TEXT BLOCK: Begin

Criteria-Based specifics:

• Which records: build field filters (Field + Operator + Value); add multiple criteria and filter logic if needed.

• Access: Read Only or Read/Write.

Click “Save” and confirm the recalculation prompt; Salesforce updates permissions and emails you when finished.

Common Mistakes to Avoid

Using Sharing Rules to restrict access

Sharing Rules only grant additional visibility meaning they cannot restrict existing access. Attempting to use Sharing Rules as a workaround for restricting access leads to mistakenly believing data is protected when it remains accessible, creating risks of unintended data exposure and confusion. For properly restricting access, use OWD/Role Hierarchy/Restriction Rules (record-level), Profiles & Permission Sets (object-level) and Field-Level Security (fields).

Ignoring updates to Public Groups

Failing to keep Public Groups up to date can cause serious issues in record access. Users who no longer need access may still see sensitive data, while new team members might be blocked from the records they need. This can lead to confusion, stalled processes, or even compliance risks. Regularly reviewing and updating group memberships helps ensure that access stays aligned with current roles and responsibilities.

Creating too many Sharing Rules

Too many specific Sharing Rules can slow down your org down. Each rule adds sharing calculations, which hurts performance as your data grows. Additionally, Salesforce has a limit on the number of rules per object, so a common recommendation is to combine similar rules. This also helps keep your setup efficient and manageable.

Carelessly granting Guest User access

Guest User Sharing Rules grant record access to unauthenticated users who visit your Experience Cloud Site. If not handled carefully, this can lead to public exposure of internal data. These rules should only be used for non-sensitive objects and limited-use cases. Regular checks help make sure guest users only see what they should.

TEXT BLOCK: End

### EXERCISE 1
Set down, word for word, the part of the Salesforce sharing text that opens with the words containing "Guest User Sharing" and closes with "what they should.".
### EXERCISE 2
In the Salesforce sharing text, which users do Guest User Sharing Rules grant record access to?

EXCERPTED RECORDS: Begin

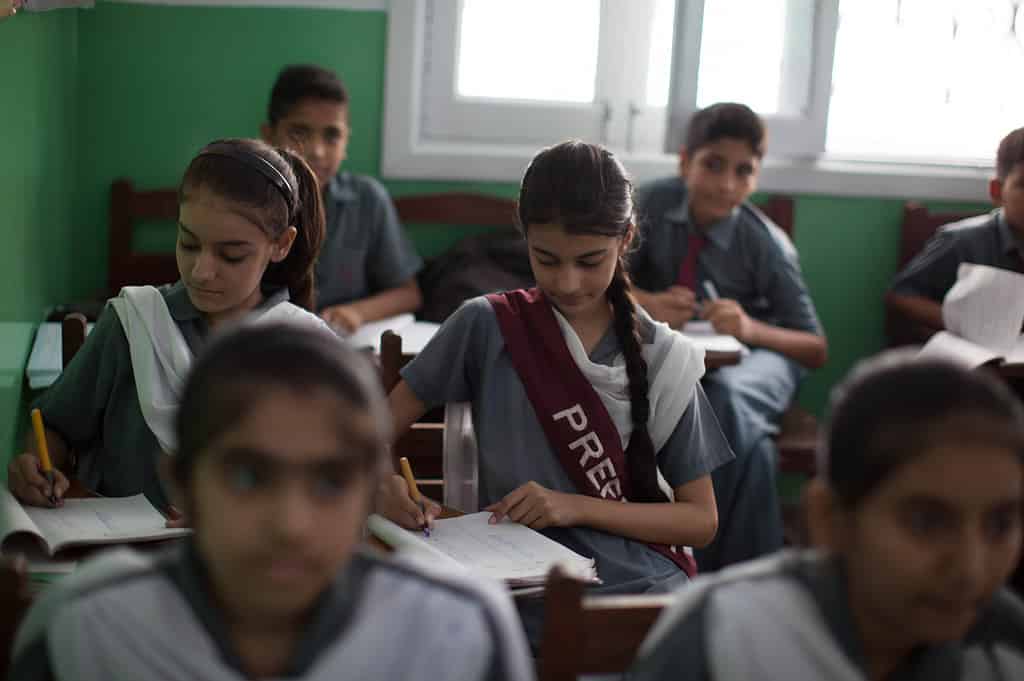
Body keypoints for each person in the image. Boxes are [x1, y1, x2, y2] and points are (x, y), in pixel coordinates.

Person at [9, 323, 534, 681]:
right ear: (182, 481)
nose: (290, 525)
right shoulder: (86, 632)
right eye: (247, 475)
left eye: (330, 482)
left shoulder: (460, 632)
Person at [378, 140, 733, 646]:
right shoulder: (486, 325)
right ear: (524, 239)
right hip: (510, 583)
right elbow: (369, 433)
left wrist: (575, 506)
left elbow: (700, 521)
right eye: (547, 260)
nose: (567, 282)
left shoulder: (664, 356)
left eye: (590, 261)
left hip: (635, 586)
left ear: (626, 239)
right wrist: (381, 482)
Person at [630, 351, 1024, 680]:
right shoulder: (722, 637)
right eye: (926, 523)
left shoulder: (1006, 646)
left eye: (1000, 524)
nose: (970, 569)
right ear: (829, 518)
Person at [7, 138, 330, 512]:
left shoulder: (307, 349)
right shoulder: (133, 322)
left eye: (231, 255)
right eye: (188, 244)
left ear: (281, 244)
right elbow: (54, 426)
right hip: (120, 551)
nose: (202, 270)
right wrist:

EXCERPTED RECORDS: End

### EXERCISE RESPONSE 1
Guest User Sharing Rules grant record access to unauthenticated users who visit your Experience Cloud Site. If not handled carefully, this can lead to public exposure of internal data. These rules should only be used for non-sensitive objects and limited-use cases. Regular checks help make sure guest users only see what they should.

### EXERCISE RESPONSE 2
Unauthenticated users who visit your Experience Cloud Site.